We perceive our world through our five senses and behave as if our perception is the ultimate truth. Unfortunately our five senses are limited apparatus to detect reality. Ask different witnesses of what happened to an accident, you will most definitely get different, if not conflicting accounts. Not only are the five senses very limiting, add to it are the conditioning that shape a belief system which see the world through a ‘rose colored glasses’ that varies considerably from individuals to individuals.
You will always find good in your good friends and find faults in your enemies, regardless of what they do, good or bad. You will see what you want to see! That can be a good thing provided it empowers you without getting delusional.
It is easy for us to believe what we perceive is real and wedges war against anyone who perceive otherwise.
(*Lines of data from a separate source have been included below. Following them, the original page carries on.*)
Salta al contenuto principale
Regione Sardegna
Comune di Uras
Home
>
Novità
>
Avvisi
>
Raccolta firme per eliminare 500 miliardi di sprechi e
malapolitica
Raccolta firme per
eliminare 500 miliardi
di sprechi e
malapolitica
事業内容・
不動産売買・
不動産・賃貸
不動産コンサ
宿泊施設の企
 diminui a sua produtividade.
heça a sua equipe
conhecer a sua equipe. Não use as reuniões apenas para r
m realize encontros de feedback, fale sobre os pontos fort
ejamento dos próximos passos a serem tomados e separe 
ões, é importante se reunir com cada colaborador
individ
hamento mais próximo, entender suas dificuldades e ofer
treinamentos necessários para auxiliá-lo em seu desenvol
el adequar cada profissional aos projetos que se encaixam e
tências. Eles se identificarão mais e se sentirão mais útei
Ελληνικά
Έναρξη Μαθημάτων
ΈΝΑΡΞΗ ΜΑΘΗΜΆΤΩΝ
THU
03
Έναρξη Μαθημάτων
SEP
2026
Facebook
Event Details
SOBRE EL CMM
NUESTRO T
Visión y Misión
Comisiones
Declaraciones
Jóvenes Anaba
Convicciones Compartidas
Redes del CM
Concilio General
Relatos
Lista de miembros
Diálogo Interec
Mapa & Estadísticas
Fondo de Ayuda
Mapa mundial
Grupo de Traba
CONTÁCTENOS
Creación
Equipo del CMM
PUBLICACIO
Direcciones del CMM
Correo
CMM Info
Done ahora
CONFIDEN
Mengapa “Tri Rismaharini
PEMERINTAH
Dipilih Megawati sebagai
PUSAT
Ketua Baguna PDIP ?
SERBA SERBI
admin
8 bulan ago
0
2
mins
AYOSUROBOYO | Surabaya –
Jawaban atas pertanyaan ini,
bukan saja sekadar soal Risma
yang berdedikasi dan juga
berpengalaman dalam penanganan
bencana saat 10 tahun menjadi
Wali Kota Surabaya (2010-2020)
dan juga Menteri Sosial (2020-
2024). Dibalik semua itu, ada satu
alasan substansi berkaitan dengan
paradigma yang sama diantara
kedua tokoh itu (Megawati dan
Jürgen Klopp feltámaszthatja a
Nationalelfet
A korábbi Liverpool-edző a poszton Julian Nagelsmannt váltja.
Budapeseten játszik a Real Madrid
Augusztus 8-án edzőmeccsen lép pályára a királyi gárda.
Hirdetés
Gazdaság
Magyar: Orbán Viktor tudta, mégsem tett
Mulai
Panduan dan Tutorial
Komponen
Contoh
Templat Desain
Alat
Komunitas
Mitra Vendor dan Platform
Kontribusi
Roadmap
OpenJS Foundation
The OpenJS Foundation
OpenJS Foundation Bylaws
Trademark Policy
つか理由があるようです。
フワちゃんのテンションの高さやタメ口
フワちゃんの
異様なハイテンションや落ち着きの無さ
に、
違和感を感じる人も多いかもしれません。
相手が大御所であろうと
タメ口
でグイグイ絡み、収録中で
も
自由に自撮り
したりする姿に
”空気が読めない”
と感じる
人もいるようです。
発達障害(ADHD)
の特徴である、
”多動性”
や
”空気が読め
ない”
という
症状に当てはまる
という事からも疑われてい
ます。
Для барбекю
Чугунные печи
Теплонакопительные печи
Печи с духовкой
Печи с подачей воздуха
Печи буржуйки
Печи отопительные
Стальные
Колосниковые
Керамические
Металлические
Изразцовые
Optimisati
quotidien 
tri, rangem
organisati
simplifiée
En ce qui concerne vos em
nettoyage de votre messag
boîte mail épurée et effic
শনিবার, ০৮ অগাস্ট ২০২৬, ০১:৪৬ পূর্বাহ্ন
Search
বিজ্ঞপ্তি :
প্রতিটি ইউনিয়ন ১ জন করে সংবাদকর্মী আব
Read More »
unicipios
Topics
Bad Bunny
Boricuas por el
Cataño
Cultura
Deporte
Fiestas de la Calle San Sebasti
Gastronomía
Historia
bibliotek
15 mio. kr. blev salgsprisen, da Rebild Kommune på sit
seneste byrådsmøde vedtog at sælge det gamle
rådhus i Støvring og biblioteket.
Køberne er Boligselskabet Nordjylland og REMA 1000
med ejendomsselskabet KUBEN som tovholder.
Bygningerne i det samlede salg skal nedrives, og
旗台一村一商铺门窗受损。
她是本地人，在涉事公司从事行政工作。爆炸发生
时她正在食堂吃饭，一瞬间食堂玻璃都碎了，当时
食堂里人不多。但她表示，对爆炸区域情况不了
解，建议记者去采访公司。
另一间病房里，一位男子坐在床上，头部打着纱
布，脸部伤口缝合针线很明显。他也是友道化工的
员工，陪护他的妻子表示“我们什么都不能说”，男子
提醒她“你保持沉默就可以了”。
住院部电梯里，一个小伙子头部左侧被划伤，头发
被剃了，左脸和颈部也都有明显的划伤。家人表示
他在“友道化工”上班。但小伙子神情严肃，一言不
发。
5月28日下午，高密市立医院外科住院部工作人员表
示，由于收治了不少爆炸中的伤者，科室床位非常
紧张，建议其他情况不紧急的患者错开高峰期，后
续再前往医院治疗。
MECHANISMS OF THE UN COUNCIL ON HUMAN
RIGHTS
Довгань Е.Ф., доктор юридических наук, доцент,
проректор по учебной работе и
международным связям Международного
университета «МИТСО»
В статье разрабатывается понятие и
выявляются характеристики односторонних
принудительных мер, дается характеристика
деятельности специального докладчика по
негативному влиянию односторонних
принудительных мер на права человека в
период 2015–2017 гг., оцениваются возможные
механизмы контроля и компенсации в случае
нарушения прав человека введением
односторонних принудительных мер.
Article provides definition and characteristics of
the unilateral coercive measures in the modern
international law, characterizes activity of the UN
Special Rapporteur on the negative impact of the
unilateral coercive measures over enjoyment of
Like a blind man holding on to his own perception of an elephant as a tree trunk to be the truth and wedges a crusade against a different view point of the elephant which can be a wall. Whilst it’s a good feeling to have people sharing and agreeing to your viewpoint, you will not be able to see the forest for the trees and if you are not mindful it can lock you into your own comfort zone of delusion. Like an adult elephant tied to the delusional comfort zone of the thin rope conditioned from young, it cannot see beyond its current view of the world and escape until its world is turned upside down.
If you want to know whether you are seeing things as they really are without getting stuck into a perspective, try seeing things from another person’s viewpoint, especially when it’s different from yours, instead of fighting against it. Each viewpoint, like the blind man describing an elephant, is correct from the individual’s perspective. It is not necessary to agree but it is important to know why without aggravation. Rejection without understanding is ignorance; informed acceptance without necessarily agreeing is wisdom. It is the latter that help us see the truth!